Hurry Up Please, It’s Time

When Kamala Das burst on the scene, change was in the air and the Indian readership was almost ready to give ear to new voices.

Written by Pratik Kanjilal | New Delhi | Published:March 27, 2016 12:00 am
das main Author Kamala Das.

The cross-media feeds buzzing around us sometimes produce mashups which suggest that the universe is intelligently designed. Last week, in a library, I happened upon a first edition of Kamala Das’s Summer in Calcutta, a book which I have not seen for decades. Its contents are included in the Penguin Modern Classics anthology of Kamala Das, but that isn’t quite the same thing. It was published in 1965 by a friend, the critic and editor Rajinder Paul, who was associated with Delhi’s Everest Press.

Coincidentally, as I read the foreword on yellowed paper, the phone in my pocket pinged, causing ice to form on the librarian’s upper slopes. It was a news app, letting me know that Vidya Balan is going to play the bilingual poet in a biopic.

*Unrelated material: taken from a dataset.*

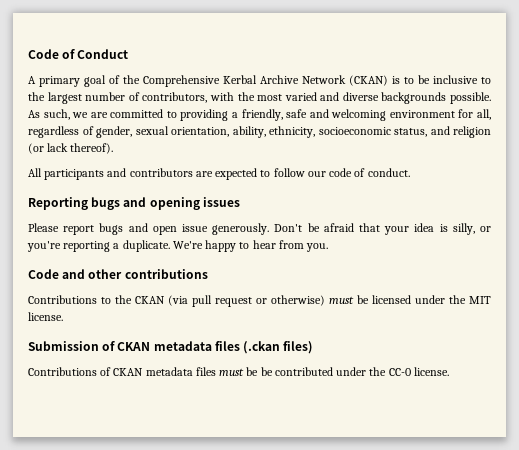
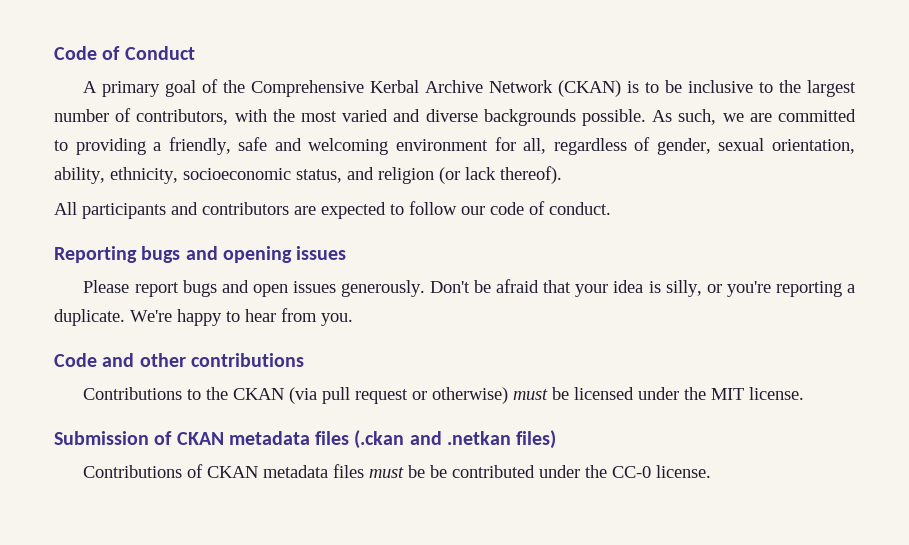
[182,224,208,232] issue -> [292,281,336,293] issues
(281, 347) none -> [409,431,511,445] and .netkan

It’s an eternally protean role, as Das described in the poem ‘An Introduction’, tucked away towards the end of Summer in Calcutta: “Be Amy, or be Kamala. Or, better/ Still, be Madhavikutty. It is time to choose a name, a role.” The dramatic moment when a creative mind discovers its identity is so simply described. Who am I, the writer asks, and the deed is done. Das ticked “all of the above” and decades later, at the age of 65, she converted to Kamala Suraiyya, frightening the people whom she had discomforted all her life. One last hurrah, after a fashion. She did have a reputation for changing her mind, which her critics used to disparage as grandstanding, but till the end, the element of surprise was hers.

In the first edition in my hand, the page on which ‘An Introduction’ appears has been dog-eared by so many readers that the corner has fallen off. The poem and the book in which it appeared, Das’s first anthology of verse, established her reputation as a breakaway woman poet, who had left behind the decorous formalisms of her predecessors in English verse to speak frankly — or “boldly”, a word still applied to creative women who step out of line.

The foreword is by the remarkable Sophia Wadia, the Colombia-born New Yorker who was inspired to work for the Theosophical movement in India by BP Wadia, whom she married later. He founded a labour union in Madras, one of the first in India. She started the PEN Indian Centre and edited its journal. Just the previous year, in 1964, Das had won a PEN prize for poetry. Besides, Balamani Amma, Das’s mother and a poet, was Wadia’s friend. Along with the kind endorsements of young talent which were common in that graceful age, she also wrote: “I cannot perhaps enter into some of the moods and sentiments conveyed in these poems but all the same find the literary artistry of much interest.”

That’s putting the poems at arm’s length in the politest way possible. Poems like ‘In Love’: “Of what does the burning mouth/ Of sun, burning in today’s/ Sky remind me… oh, yes, his/ Mouth, and… his limbs like pale and/ Carnivorous plants reaching/ Out for me, and the sad lie/ Of my unending lust.” It was 1965, four years to go till 1969, when the world would change beyond recognition. Readers were tired of women writing in rhyming, high-minded English about pure, ethereal, deathless love and were almost ready to countenance tempestuous eroticism and carelessly spilled bodily fluids. India had unlearned Victorian morality, which insisted that even the legs of dining tables had to be clad to prevent civilisation from turning into one big transgressive sex romp. Change was in the air, sleeveless blouses and improbably high coifs made of hair borrowed from other women were in, and the Indian readership was almost ready to give ear to new voices.

First books tend to be autobiographical, and Summer in Calcutta obviously refers to Das’s early life, when her family lived in that city. Though he is remembered as an editor of Mathrubhumi, her father, Vadakkekkara Madhavan Nair, spent most of his working life at Walford Transport on Kolkata’s Park Street, then an importer of British marques like Rolls Royce, Bentley and Humber.

The many vignettes in this volume are in sharp visual detail, like childhood memories often are. But despite the location which the title gives to the book, they could be from almost anywhere in India. Das writes of Punjabi songs, which suggests Delhi. She writes of Banjara carts on Strand Road, but is that the Kolkata road skirting the old East India docks? Strand Road could be in any colonial port town. In ‘An Introduction’, Das wrote of the peculiar problem — or perhaps strength — of several Indian writers and poets: “I speak three languages, write in/ Two, dream in one.” And that dream could be set absolutely anywhere in India. It is a caution against reading too much autobiography into first books.